Dans tous mes premiers spectacles, les interprètes étaient des non professionnels. Petit à petit, j’ai introduit des artistes qualifiés, des chanteurs ou des danseurs, mais à l’époque je ne cherchais pas de virtuoses capables de retomber sur pointes après un saut. Ce qui m’intéressait,c’était la personnalité des gens avec lesquels je travaillais. J’ai toujours pensé que quiconque se sent bien dans sa peau peut monter sur scène et jouer dans un de mes spectacles. Pour la distribution de Jungle Book,nous avons, avec le Théâtre de la Ville-Paris, privilégié la diversité et la complémentarité des interprètes comme s’il s’agissait de fonder une espèce de famille

Vos spectacles sont traversés par un immense bestiaire – on a vu des tortues, des lions, des oiseaux, des ours, sans parler de dinosaures – et il y a bien sûr beaucoup d’animaux dans Le Livre de la jungle?

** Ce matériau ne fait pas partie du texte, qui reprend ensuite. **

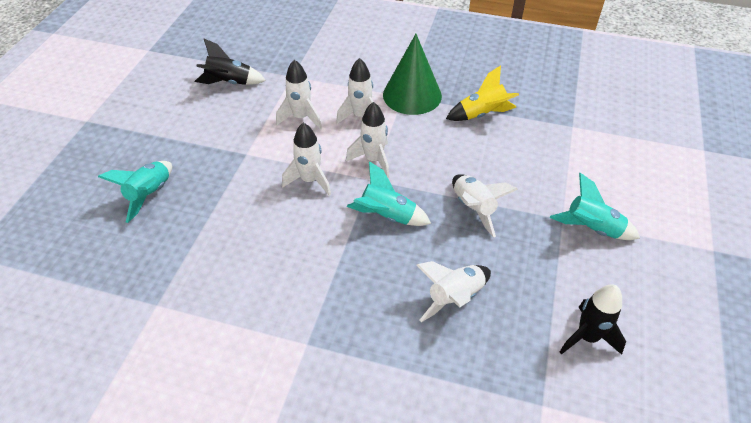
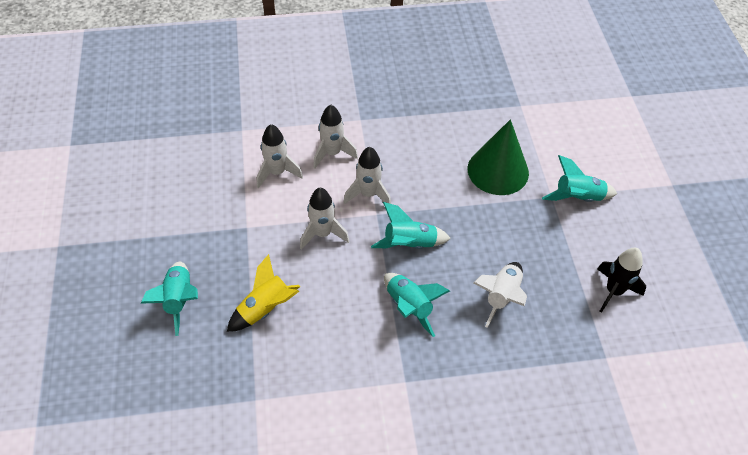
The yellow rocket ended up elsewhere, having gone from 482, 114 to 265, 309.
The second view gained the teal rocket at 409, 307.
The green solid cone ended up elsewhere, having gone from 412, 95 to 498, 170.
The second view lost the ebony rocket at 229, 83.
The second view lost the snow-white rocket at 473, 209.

Qu’est-ce qui vous intéresse dans les animaux?Mon travail est plus étroitement lié au comportement animal qu’à n’importe quelle école de jeu. Quand un ours vous regarde, il écoute avec ses yeux, avec son corps. Quand un chien se rapproche d’un oiseau, il n’écoute pas seulement avec ses oreilles, mais c’est tout son corps qui écoute. C’est le point de départ du Regard du sourd. J’ai construit ce spectacle avec un jeune homme sourd-muet qui s’appelait Raymond Andrews. Il a emménagé chez moi. Un soir où il se tenait à un bout de mon loft, à vingt-cinq mètres de distance, j’ai hurlé son nom dans sa direction sans qu’il réagisse. J’ai alors crié en reproduisant le genre de son que fait un sourd et il s’est retourné en riant. Son corps connaissait mieux les vibrations sonores d’un «sourd», il les sentait. Ce n’était pas son tympan qui lui permettait d’entendre, puisqu’il n’entendait rien en deçà de 120 décibels; c’était son corps. Kleist pensait qu’un bon acteur ressemble à un ours: «il ne va jamais frapper en premier, il attend qu’on fasse un geste.»

Y a-t-il de l’espoir à la fin du Livre de la jungle?

Mowgli a été rejeté par les loups et chassé à la fois de la jungle et du village des humains.Y a-t-il une lumière ou le spectateur reste-t-il en suspens?Tout ce que je sais, c’est qu’il ne faut pas faire de théâtre déprimant. Il faut toujours une note d’humour, même à la mort du roi Lear. Si on prend une feuille de papier blanc et qu’on la met à côté d’une feuille de papier noir, le blanc deviendra encore plus blanc. Tout élément doit avoir son contraire. L’enfer et le paradis forment un seul monde, les humains et les animaux forment eux aussi un seul monde.